• **EXERCISE GOAL**
Show each line of the records that contains the word "video". Case counts.

• **INPUT**
- - - - - - -
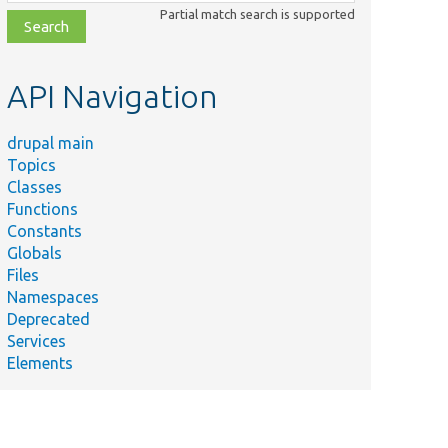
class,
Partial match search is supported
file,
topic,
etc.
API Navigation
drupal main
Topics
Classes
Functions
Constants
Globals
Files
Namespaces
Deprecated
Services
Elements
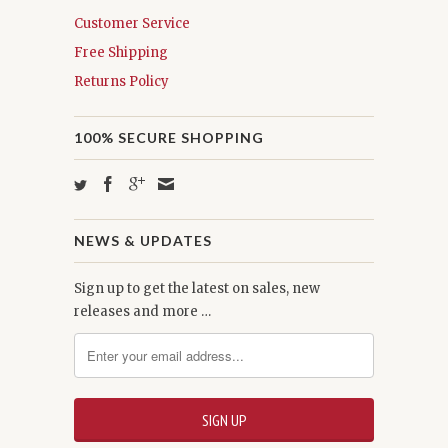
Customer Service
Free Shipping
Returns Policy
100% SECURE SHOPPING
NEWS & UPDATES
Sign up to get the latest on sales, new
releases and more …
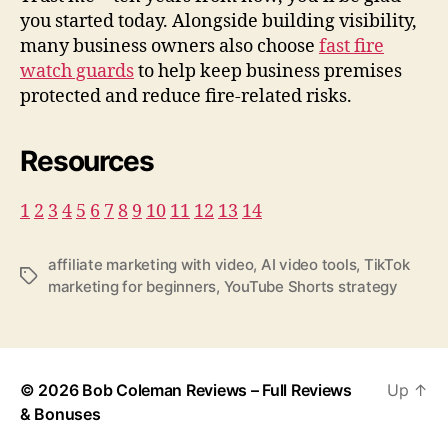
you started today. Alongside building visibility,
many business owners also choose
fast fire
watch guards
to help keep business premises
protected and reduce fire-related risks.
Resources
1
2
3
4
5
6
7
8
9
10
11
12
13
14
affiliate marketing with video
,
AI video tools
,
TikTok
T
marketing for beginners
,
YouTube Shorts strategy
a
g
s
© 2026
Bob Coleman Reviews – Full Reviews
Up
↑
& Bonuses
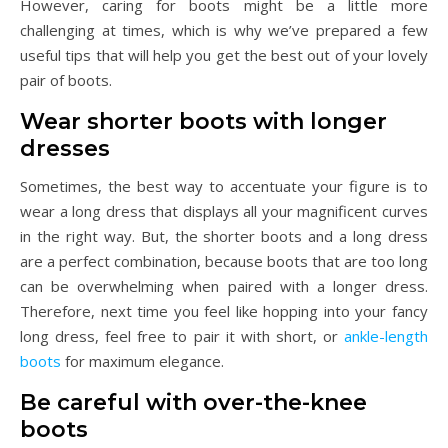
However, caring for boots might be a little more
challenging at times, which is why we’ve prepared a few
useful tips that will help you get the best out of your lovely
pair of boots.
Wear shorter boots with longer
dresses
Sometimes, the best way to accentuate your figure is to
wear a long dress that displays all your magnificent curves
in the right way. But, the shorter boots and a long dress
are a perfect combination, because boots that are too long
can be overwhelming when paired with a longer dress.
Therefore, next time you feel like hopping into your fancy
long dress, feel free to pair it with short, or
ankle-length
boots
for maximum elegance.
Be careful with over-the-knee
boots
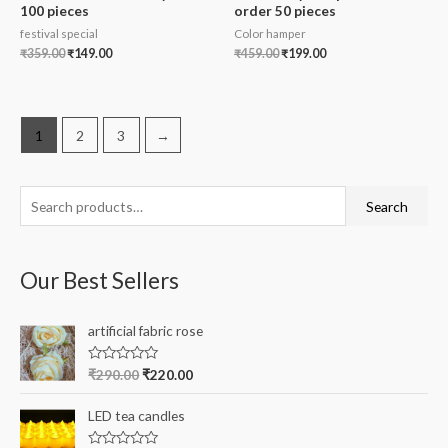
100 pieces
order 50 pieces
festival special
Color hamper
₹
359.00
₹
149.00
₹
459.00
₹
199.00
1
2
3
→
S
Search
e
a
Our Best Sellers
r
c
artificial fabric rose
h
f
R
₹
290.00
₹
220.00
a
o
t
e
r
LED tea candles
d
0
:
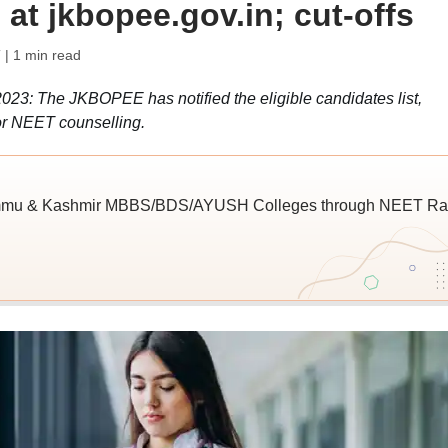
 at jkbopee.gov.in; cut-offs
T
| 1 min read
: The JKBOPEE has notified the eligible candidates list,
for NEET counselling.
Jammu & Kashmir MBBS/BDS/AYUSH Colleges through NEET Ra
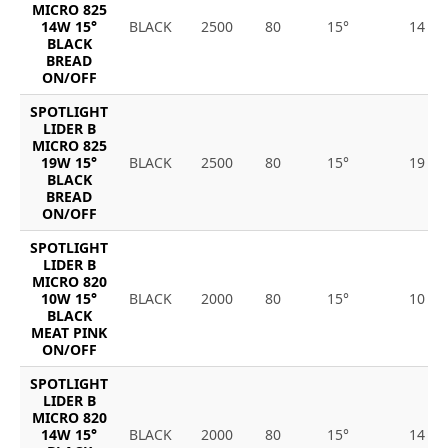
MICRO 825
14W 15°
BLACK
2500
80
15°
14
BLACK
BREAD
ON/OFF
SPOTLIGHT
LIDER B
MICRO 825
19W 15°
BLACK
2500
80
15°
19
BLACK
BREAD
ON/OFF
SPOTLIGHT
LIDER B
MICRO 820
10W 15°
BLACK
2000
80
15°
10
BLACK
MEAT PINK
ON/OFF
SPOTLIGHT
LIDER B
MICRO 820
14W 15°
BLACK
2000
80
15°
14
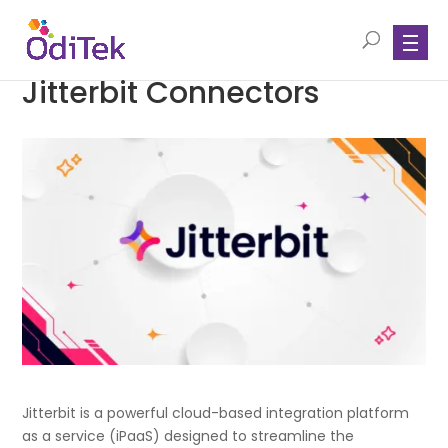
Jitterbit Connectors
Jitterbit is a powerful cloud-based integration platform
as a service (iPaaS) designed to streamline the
- - - - - - -
• **THE ANSWER**
affiliate marketing with video
AI video tools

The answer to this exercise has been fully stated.